**What to do**
Look through the records below for the line holding "right knee: (616, 551, 14)". Write it out exactly, with each following line through the line holding "left knee: (707, 565, 3)".

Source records
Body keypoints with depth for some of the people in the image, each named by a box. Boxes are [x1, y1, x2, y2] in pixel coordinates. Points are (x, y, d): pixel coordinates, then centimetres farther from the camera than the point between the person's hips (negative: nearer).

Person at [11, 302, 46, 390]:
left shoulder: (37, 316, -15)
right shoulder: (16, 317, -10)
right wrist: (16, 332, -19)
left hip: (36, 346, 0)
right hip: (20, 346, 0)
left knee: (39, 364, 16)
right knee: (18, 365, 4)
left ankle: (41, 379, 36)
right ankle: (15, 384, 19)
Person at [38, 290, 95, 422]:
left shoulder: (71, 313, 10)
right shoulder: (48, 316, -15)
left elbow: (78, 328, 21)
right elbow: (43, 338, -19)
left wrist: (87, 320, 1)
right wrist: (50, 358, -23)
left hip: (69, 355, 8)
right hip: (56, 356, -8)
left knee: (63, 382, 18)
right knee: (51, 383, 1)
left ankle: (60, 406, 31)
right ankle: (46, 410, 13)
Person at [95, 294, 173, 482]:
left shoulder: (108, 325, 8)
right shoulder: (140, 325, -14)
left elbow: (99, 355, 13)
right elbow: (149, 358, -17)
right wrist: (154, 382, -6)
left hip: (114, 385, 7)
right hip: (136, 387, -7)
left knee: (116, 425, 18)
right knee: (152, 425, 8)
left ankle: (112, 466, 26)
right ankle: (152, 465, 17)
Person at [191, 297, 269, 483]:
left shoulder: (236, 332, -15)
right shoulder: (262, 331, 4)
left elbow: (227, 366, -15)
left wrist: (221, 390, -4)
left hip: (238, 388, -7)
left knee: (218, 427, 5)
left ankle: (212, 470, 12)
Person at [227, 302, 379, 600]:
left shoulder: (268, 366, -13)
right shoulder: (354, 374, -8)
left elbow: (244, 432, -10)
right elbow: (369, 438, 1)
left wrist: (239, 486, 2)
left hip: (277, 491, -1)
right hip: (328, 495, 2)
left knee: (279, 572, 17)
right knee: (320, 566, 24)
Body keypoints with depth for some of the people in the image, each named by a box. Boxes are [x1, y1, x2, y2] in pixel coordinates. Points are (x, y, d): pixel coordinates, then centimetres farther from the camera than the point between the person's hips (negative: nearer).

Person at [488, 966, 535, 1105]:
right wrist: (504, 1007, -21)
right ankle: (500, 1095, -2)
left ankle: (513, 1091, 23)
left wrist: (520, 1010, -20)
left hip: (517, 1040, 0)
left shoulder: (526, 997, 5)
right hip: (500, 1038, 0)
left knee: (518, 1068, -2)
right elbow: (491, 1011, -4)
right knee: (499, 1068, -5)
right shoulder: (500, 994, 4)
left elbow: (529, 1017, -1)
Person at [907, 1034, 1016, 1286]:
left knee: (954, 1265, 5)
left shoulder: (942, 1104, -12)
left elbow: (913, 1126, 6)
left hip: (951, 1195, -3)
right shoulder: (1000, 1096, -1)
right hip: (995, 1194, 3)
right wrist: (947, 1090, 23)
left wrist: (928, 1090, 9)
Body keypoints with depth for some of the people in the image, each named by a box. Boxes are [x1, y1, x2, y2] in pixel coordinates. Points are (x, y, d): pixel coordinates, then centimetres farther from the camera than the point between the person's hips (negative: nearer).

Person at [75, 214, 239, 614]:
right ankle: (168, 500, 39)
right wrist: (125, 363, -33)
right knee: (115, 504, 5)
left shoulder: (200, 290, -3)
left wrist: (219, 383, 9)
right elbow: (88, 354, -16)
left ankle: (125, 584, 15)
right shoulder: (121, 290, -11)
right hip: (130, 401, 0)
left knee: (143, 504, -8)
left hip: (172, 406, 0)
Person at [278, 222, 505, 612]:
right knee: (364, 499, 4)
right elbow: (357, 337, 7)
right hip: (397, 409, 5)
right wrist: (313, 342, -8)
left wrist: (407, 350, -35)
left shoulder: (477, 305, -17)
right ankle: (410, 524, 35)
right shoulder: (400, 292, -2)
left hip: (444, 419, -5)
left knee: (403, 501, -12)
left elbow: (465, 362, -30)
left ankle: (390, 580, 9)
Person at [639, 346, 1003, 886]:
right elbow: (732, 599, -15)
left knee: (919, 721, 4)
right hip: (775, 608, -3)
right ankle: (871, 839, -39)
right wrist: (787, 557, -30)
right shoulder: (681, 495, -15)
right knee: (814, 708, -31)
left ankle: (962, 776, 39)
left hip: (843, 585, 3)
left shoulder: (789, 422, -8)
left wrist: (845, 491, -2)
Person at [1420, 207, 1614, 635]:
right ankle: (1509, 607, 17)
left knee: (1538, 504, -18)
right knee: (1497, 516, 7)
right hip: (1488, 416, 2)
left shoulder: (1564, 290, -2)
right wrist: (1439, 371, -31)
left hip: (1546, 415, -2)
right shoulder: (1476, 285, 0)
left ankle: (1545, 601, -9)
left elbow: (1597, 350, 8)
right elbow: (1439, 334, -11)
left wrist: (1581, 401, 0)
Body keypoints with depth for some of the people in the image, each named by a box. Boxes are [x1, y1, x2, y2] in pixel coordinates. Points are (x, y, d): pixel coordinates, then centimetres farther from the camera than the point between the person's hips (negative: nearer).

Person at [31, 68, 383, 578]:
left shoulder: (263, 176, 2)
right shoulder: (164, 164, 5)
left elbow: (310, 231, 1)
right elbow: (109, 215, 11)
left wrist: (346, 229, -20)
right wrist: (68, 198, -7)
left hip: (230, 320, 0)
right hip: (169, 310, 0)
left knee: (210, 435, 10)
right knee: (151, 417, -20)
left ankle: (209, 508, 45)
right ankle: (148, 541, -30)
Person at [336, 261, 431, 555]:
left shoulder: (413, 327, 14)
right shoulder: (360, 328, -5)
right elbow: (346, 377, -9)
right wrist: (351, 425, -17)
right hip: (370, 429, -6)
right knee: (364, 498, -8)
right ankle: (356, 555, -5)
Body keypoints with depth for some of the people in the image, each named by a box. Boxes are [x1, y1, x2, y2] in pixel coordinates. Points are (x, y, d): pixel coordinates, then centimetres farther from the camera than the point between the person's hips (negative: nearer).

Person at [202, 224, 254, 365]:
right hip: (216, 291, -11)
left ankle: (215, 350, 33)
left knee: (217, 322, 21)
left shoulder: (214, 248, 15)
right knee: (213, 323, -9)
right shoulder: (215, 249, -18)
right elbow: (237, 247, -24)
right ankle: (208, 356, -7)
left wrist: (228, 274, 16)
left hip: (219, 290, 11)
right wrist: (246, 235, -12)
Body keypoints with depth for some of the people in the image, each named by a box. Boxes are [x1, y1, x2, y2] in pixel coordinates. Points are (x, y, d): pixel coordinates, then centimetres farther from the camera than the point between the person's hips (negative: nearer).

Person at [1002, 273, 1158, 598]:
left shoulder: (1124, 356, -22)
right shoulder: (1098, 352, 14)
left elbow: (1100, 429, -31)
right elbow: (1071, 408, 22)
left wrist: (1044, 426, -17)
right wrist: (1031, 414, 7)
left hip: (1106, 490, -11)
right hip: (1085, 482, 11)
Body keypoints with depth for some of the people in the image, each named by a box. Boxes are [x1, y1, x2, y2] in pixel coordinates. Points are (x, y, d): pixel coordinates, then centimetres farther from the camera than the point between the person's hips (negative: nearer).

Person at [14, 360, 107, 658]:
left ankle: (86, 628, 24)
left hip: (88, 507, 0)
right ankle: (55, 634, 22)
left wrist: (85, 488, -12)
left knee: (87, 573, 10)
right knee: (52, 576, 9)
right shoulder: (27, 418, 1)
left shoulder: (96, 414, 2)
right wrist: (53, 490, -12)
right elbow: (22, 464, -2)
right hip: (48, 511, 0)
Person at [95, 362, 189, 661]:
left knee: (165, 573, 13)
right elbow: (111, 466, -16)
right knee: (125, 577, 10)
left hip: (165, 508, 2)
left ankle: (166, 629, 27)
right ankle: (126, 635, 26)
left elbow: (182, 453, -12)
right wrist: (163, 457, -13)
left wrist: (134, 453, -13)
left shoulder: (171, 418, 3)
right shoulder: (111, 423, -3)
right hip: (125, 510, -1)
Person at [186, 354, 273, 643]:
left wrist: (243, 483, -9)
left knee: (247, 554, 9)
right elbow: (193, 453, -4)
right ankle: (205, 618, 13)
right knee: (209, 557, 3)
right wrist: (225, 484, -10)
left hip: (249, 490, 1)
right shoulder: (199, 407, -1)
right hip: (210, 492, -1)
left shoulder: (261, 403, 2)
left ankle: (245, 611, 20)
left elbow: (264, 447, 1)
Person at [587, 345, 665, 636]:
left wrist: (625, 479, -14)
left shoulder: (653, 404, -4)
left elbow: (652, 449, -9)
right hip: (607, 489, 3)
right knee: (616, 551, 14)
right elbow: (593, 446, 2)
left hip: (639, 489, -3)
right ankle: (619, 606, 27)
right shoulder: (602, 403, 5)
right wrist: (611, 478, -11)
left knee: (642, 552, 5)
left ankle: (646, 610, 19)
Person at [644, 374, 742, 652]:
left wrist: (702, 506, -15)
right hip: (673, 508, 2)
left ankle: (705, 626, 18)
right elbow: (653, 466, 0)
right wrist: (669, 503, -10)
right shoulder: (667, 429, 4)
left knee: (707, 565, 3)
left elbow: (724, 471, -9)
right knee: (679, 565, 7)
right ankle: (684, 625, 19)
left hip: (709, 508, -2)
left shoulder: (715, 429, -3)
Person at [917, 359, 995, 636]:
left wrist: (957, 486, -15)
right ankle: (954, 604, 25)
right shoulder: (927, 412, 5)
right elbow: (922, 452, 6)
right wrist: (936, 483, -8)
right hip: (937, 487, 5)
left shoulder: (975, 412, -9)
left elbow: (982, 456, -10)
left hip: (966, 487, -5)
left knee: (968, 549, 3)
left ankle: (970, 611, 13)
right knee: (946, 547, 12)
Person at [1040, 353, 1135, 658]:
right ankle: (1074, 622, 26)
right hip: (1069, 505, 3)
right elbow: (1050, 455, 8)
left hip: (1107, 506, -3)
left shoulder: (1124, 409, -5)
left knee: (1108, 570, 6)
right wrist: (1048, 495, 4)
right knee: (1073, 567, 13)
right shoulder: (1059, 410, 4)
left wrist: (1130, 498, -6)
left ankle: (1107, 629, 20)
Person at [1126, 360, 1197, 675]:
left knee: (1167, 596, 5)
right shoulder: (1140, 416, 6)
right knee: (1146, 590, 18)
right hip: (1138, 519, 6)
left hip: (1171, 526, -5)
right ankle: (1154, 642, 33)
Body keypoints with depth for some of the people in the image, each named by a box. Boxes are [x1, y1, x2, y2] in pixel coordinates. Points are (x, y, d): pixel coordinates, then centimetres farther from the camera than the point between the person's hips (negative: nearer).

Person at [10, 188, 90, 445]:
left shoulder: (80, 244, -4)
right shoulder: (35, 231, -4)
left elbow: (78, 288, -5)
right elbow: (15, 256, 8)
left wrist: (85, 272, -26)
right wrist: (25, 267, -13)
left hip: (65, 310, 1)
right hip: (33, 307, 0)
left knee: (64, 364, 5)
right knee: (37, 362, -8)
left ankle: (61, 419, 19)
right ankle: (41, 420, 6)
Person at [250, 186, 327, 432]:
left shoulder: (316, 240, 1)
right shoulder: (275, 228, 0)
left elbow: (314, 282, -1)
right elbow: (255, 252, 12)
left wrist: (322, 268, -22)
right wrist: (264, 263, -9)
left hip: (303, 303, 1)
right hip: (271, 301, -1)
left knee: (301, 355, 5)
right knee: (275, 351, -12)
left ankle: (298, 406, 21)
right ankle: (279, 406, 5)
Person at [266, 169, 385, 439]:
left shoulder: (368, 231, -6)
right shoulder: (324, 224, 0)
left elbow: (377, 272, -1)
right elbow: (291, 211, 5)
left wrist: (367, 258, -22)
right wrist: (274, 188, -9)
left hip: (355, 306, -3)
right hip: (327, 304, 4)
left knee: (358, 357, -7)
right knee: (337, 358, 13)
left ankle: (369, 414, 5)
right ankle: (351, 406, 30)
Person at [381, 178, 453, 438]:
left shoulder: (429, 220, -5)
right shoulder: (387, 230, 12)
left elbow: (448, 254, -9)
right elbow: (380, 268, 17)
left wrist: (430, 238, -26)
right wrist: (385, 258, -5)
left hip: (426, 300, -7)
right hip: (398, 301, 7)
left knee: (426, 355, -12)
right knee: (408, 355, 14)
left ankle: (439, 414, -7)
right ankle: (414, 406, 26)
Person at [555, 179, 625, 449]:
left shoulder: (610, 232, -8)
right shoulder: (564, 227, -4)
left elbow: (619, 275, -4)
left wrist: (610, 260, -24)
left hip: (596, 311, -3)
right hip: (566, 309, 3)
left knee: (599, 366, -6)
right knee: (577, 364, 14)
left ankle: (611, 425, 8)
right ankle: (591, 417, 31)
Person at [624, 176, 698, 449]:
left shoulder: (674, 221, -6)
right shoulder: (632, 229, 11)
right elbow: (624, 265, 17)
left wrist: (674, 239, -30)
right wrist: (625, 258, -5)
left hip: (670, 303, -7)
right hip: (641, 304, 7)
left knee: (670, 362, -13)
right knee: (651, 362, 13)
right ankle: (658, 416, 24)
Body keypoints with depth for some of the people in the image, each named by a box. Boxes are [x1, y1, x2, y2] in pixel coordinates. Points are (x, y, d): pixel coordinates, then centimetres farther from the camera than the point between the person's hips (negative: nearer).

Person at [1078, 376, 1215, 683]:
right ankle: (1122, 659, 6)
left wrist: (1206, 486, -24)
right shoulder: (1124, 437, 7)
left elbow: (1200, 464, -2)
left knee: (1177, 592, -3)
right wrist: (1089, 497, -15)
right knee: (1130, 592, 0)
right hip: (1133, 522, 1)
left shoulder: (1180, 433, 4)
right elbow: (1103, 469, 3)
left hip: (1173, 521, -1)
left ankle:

**Solution to the exercise**
right knee: (616, 551, 14)
right elbow: (593, 446, 2)
left hip: (639, 489, -3)
right ankle: (619, 606, 27)
right shoulder: (602, 403, 5)
right wrist: (611, 478, -11)
left knee: (642, 552, 5)
left ankle: (646, 610, 19)
Person at [644, 374, 742, 652]:
left wrist: (702, 506, -15)
right hip: (673, 508, 2)
left ankle: (705, 626, 18)
right elbow: (653, 466, 0)
right wrist: (669, 503, -10)
right shoulder: (667, 429, 4)
left knee: (707, 565, 3)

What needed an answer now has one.